Vaccines help in preventing death and illness from preventable diseases. Mainly administered to,
- Newborns, infants and young children – Tetanus, diphtheria, Polio, Pertussis, Invasive Hib, Mumps, measles, pneumococcal diseases, rotavirus, hepatitis A and B, rubella and influenza
- Adolescents – Cervical cancer (HPV), meningitis, boosters.
- Pregnant women – Influenza, pertussis.
- Adults – Influenza, health vaccines, and booster vaccines
- Travelers – Yellow fever, malaria, dengue, tick-borne encephalitis
- Senior people – influenza, pneumococcus, herpes zoster.
Vaccines Europe is a specialized group within the EFPIA – European Federation of Pharmaceutical Industries and Associations. VE represents major research-based vaccine companies in Europe and also many small and medium vaccine companies or enterprises that operate out of Europe. These vaccines are used worldwide. Europe accounts for a large share of human vaccines globally.
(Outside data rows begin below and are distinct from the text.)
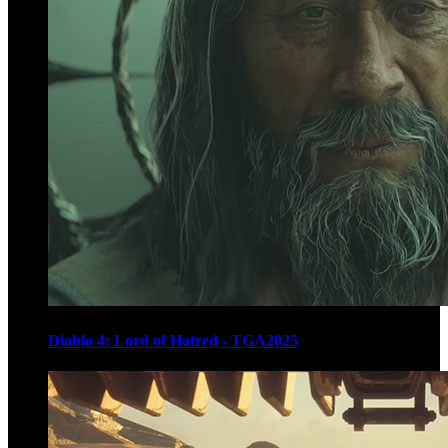
Diablo 4: Lord of Hatred - TGA2025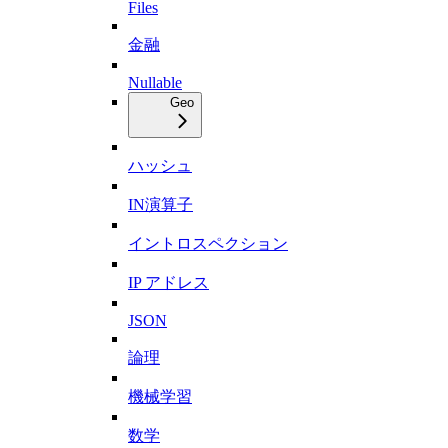
Files
金融
Nullable
Geo
ハッシュ
IN演算子
イントロスペクション
IP アドレス
JSON
論理
機械学習
数学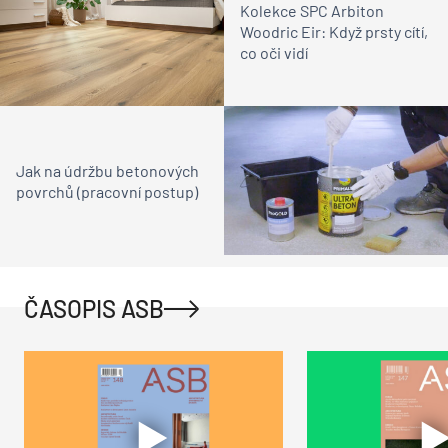
Kolekce SPC Arbiton
Woodric Eir: Když prsty cítí,
co oči vidí
Jak na údržbu betonových
povrchů (pracovní postup)
ČASOPIS ASB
According to the Vaccines Europe group 2014 data, 86 percent of the vaccines produced by the Vaccines Europe group are exported worldwide. Out of this, 50 percent of the exports are going to humanitarian groups like UNICEF< PAHO, GAV1, 34 percent is used by the rest of the world, 6 percent is used by Asia and 6 percent is going to North America. Europe accounts for 2 billion euros of R&D spending globally. (1)
Public health benefits from vaccines
Vaccines have innumerable benefits and it is the most cost-effective public health policy. The vaccines have eradicated and reduced the occurrence of a number of life-threatening diseases. One such example is smallpox, in the US the total number of smallpox cases in 1988 was 29005, in 2014 smallpox is completely eradicated in the US. Similarly, there were 350000 reported polio cases in 1988, in 2014, the number stands at 359.